Rezerwom Motoru Lublin został już tylko jeden mecz do zakończenia rundy jesiennej z kompletem punktów
Starcie w Urzędowie było dla piłkarzy z Lublina potyczką całkiem przyjemną. W pierwszej połowie objęli prowadzenie po uderzeniu z rzutu karnego Arkadiusza Bednarczyka. „Jedenastkę” sprokurował Daniel Karczewski, za co zresztą wyleciał z boiska z czerwoną kartką.
Zawodnicy lidera grając w przewadze liczebnej dominowali na boisku, chociaż gospodarze starali się kontratakować. W końcówce natomiast piłkarze z Urzędowa próbowali dramatycznie wywalczyć jeden punkt, ale szybko zostali skarceni. Składna i szybka akcja całej drużyny skończyła się celnym uderzeniem Macieja Baryły.
Gospodarze mogą czuć się rozczarowani końcówką rundy jesiennej. Przez jej większość plasowali się w górnej połowie tabeli.
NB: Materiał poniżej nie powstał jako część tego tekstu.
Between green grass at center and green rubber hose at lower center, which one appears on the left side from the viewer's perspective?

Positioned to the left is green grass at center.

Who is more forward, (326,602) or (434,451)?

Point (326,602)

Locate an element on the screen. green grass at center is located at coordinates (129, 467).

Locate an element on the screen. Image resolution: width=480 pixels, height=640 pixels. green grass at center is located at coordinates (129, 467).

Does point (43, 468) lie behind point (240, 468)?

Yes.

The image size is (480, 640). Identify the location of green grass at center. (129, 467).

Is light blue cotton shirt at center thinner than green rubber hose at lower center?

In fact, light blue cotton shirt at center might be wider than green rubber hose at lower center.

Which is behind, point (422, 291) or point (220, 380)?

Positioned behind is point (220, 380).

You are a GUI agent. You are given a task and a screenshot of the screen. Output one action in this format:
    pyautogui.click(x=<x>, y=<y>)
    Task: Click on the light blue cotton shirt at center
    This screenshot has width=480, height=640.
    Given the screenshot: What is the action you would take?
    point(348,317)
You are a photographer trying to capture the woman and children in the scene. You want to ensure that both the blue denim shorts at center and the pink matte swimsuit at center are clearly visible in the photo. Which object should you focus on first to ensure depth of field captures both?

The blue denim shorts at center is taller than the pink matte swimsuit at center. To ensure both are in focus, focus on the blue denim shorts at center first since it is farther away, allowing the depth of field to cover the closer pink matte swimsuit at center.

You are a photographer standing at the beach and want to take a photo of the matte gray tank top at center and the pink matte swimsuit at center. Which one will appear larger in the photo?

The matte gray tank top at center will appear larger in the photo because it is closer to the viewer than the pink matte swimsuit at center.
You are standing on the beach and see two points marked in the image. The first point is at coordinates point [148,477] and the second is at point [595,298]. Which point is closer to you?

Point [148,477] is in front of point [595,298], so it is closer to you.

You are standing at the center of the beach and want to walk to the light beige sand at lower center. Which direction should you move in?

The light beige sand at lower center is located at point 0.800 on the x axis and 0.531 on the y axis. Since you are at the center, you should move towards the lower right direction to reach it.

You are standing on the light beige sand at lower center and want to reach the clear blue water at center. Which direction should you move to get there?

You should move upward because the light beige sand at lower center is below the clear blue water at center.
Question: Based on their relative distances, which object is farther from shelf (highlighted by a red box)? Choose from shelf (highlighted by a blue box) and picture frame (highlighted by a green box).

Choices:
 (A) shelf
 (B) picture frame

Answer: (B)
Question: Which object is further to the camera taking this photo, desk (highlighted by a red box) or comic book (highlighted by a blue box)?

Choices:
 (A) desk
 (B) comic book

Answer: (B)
W ostatnich 5 meczach zdobyli jednak tylko punkt, spadli na 12 pozycję i dość nieoczekiwanie wiosną będą musieli patrzeć głównie za plecy, aby uniknąć walki o utrzymanie się w lubelskiej klasie okręgowej.
Orzeł Urzędów – Motor II Lublin 0:2 (0:1)
Bramki: Bednarczyk (36 z karnego), Baryła (88).
Orzeł: Daniel Karczewski – Kalisz, Nożyński, Pietroń, Zapalski (36 Surus), Skoczylas (70 Janczarek, Michalak, Klecha (80 Bijak), Łaciński (82 Cholewiński), Śnieżyński, Kozakowski.
Motor II: Szewczak – Wójtowicz, Zbiciak, Skorek, Janiszek, Bednarczyk, Sobstyl, Gierała (60 Kosior), Knap (90 Drozd), Śledź (70 Ściegienny), Baryła.
Żółta kartka: Pietroń. Czerwona kartka: Daniel Karczewski (36 min za faul). Sędziował: Ciupek. Mecz bez udziału publiczności.